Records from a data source
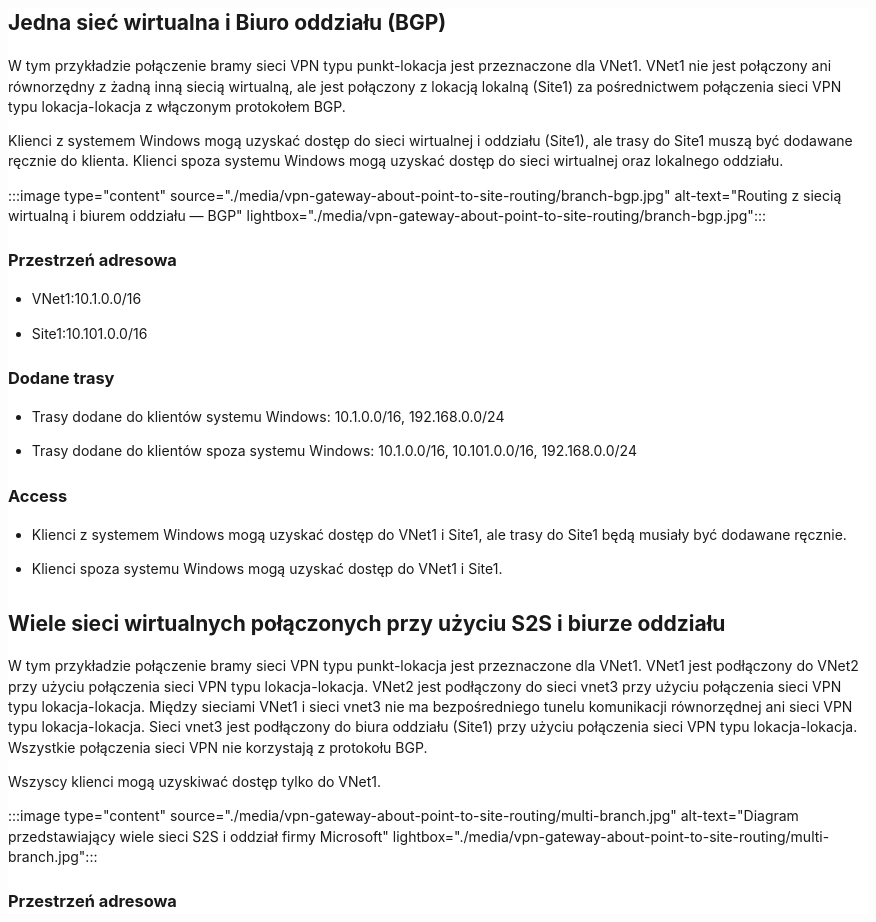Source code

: ## <a name="one-vnet-and-a-branch-office-bgp"></a><a name="vnetbranchbgp"></a>Jedna sieć wirtualna i Biuro oddziału (BGP)

W tym przykładzie połączenie bramy sieci VPN typu punkt-lokacja jest przeznaczone dla VNet1. VNet1 nie jest połączony ani równorzędny z żadną inną siecią wirtualną, ale jest połączony z lokacją lokalną (Site1) za pośrednictwem połączenia sieci VPN typu lokacja-lokacja z włączonym protokołem BGP.

Klienci z systemem Windows mogą uzyskać dostęp do sieci wirtualnej i oddziału (Site1), ale trasy do Site1 muszą być dodawane ręcznie do klienta. Klienci spoza systemu Windows mogą uzyskać dostęp do sieci wirtualnej oraz lokalnego oddziału.

:::image type="content" source="./media/vpn-gateway-about-point-to-site-routing/branch-bgp.jpg" alt-text="Routing z siecią wirtualną i biurem oddziału — BGP" lightbox="./media/vpn-gateway-about-point-to-site-routing/branch-bgp.jpg":::

### <a name="address-space"></a>Przestrzeń adresowa

* VNet1:10.1.0.0/16

* Site1:10.101.0.0/16

### <a name="routes-added"></a>Dodane trasy

* Trasy dodane do klientów systemu Windows: 10.1.0.0/16, 192.168.0.0/24

* Trasy dodane do klientów spoza systemu Windows: 10.1.0.0/16, 10.101.0.0/16, 192.168.0.0/24

### <a name="access"></a>Access

* Klienci z systemem Windows mogą uzyskać dostęp do VNet1 i Site1, ale trasy do Site1 będą musiały być dodawane ręcznie.

* Klienci spoza systemu Windows mogą uzyskać dostęp do VNet1 i Site1.


## <a name="multiple-vnets-connected-using-s2s-and-a-branch-office"></a><a name="multivnets2sbranch"></a>Wiele sieci wirtualnych połączonych przy użyciu S2S i biurze oddziału

W tym przykładzie połączenie bramy sieci VPN typu punkt-lokacja jest przeznaczone dla VNet1. VNet1 jest podłączony do VNet2 przy użyciu połączenia sieci VPN typu lokacja-lokacja. VNet2 jest podłączony do sieci vnet3 przy użyciu połączenia sieci VPN typu lokacja-lokacja. Między sieciami VNet1 i sieci vnet3 nie ma bezpośredniego tunelu komunikacji równorzędnej ani sieci VPN typu lokacja-lokacja. Sieci vnet3 jest podłączony do biura oddziału (Site1) przy użyciu połączenia sieci VPN typu lokacja-lokacja. Wszystkie połączenia sieci VPN nie korzystają z protokołu BGP.

Wszyscy klienci mogą uzyskiwać dostęp tylko do VNet1.

:::image type="content" source="./media/vpn-gateway-about-point-to-site-routing/multi-branch.jpg" alt-text="Diagram przedstawiający wiele sieci S2S i oddział firmy Microsoft" lightbox="./media/vpn-gateway-about-point-to-site-routing/multi-branch.jpg":::

### <a name="address-space"></a>Przestrzeń adresowa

▸ **TO DO**: Please copy out each line in the records that contains the string "image".

▸ **SOLUTION TO THE EXERCISE**:
:::image type="content" source="./media/vpn-gateway-about-point-to-site-routing/branch-bgp.jpg" alt-text="Routing z siecią wirtualną i biurem oddziału — BGP" lightbox="./media/vpn-gateway-about-point-to-site-routing/branch-bgp.jpg":::
:::image type="content" source="./media/vpn-gateway-about-point-to-site-routing/multi-branch.jpg" alt-text="Diagram przedstawiający wiele sieci S2S i oddział firmy Microsoft" lightbox="./media/vpn-gateway-about-point-to-site-routing/multi-branch.jpg":::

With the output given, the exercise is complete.